NATO’s chief piled pressure on Pakistan on Friday to step up the fight against “terrorists” enjoying safe havens in the border region with Afghanistan.
Amid growing US pressure for Pakistan to take action against Al-Qaeda-linked extremists, NATO Secretary General Anders Fogh Rasmussen called for a “positive engagement” from Islamabad to ensure stability in Afghanistan.
“We encourage the Pakistani military and the Pakistani government to do its utmost to fight extremism and terrorism in the border region,” Rasmussen said at a defence forum hosted by the European Policy Centre think tank.
“It is really a security problem for our troops in Afghanistan that terrorists have safe havens, and that’s a fact, in Pakistan,” he said. “We have to deal with that and it’s in our mutual interest to deal with that.”
“That’s a reason why we have conveyed that clear message to Pakistan authorities.”
The Pakistani government and opposition leaders on Thursday closed ranks against increasing US pressure for action against the Al-Qaeda-linked Haqqani network, refusing to be pressured into doing more in the war on terror.

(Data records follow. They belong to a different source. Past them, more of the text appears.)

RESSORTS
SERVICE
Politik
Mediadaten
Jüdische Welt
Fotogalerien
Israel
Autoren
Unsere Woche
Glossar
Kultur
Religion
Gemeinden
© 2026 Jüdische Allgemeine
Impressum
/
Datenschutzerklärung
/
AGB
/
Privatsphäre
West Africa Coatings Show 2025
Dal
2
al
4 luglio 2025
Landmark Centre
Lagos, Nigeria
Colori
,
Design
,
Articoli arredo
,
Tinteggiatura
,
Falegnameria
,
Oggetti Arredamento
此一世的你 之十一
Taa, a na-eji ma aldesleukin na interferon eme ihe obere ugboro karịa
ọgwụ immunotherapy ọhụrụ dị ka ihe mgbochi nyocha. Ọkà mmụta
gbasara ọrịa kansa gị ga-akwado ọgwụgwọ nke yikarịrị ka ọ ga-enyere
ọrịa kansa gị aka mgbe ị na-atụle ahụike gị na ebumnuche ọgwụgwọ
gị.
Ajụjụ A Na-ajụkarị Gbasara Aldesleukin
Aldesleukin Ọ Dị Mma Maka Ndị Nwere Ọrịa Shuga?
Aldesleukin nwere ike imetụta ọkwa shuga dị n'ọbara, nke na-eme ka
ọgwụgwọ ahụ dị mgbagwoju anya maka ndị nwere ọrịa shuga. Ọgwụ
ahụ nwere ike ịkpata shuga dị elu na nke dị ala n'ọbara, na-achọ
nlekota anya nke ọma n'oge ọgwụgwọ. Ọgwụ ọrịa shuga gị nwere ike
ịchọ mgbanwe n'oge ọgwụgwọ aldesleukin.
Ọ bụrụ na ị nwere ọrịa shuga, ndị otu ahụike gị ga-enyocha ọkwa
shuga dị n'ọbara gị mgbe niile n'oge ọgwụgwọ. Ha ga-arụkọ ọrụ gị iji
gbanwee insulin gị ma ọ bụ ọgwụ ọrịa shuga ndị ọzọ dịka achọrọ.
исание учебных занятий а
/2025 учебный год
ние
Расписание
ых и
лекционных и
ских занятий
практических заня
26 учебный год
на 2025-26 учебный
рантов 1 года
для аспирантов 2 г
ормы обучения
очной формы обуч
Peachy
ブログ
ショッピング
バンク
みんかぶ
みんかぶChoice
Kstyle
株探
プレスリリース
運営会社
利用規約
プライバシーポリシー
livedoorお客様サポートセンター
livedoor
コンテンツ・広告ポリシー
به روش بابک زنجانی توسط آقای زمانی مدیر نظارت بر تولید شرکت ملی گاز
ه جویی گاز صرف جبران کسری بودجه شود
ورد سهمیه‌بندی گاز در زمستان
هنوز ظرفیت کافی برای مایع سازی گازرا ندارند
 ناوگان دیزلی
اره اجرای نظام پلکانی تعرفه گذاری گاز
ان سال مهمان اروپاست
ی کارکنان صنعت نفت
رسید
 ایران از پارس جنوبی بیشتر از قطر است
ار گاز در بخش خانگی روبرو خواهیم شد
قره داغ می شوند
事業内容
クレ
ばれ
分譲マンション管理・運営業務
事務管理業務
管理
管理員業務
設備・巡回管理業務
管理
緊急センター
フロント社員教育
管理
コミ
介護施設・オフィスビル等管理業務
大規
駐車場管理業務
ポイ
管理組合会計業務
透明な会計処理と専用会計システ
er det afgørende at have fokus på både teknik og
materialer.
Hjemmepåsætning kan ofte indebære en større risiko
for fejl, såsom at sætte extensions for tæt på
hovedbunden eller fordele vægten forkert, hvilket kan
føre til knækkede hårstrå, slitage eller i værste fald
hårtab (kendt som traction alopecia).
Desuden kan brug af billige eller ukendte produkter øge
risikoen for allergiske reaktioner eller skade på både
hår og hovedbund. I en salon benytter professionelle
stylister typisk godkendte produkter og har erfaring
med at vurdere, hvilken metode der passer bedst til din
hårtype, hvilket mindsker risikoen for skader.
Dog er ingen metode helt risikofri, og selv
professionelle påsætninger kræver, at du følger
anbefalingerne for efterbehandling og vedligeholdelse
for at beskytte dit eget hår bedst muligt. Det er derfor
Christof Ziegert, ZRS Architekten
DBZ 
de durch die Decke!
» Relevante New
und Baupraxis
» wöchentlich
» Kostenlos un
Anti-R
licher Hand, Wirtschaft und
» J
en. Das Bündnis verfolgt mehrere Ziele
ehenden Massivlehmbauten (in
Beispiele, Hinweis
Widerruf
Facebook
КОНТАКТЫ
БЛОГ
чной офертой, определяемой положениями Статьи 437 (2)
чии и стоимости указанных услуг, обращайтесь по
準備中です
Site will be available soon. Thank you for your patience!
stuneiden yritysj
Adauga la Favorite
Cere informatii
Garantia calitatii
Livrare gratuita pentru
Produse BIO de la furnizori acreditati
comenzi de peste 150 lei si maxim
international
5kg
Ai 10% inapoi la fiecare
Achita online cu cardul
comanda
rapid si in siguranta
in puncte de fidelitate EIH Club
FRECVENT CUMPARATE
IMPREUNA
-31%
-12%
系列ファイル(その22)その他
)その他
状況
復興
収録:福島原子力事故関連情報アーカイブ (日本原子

In an unprecedented condemnation of Pakistan, the outgoing head of the US military, Admiral Mike Mullen, last week accused the country of “exporting” violent extremism to Afghanistan through proxies.
Mullen also charged that the country’s main intelligence agency, ISI, was actively supporting the Al-Qaeda-linked Haqqani network blamed for an assault on the US embassy in Kabul this month.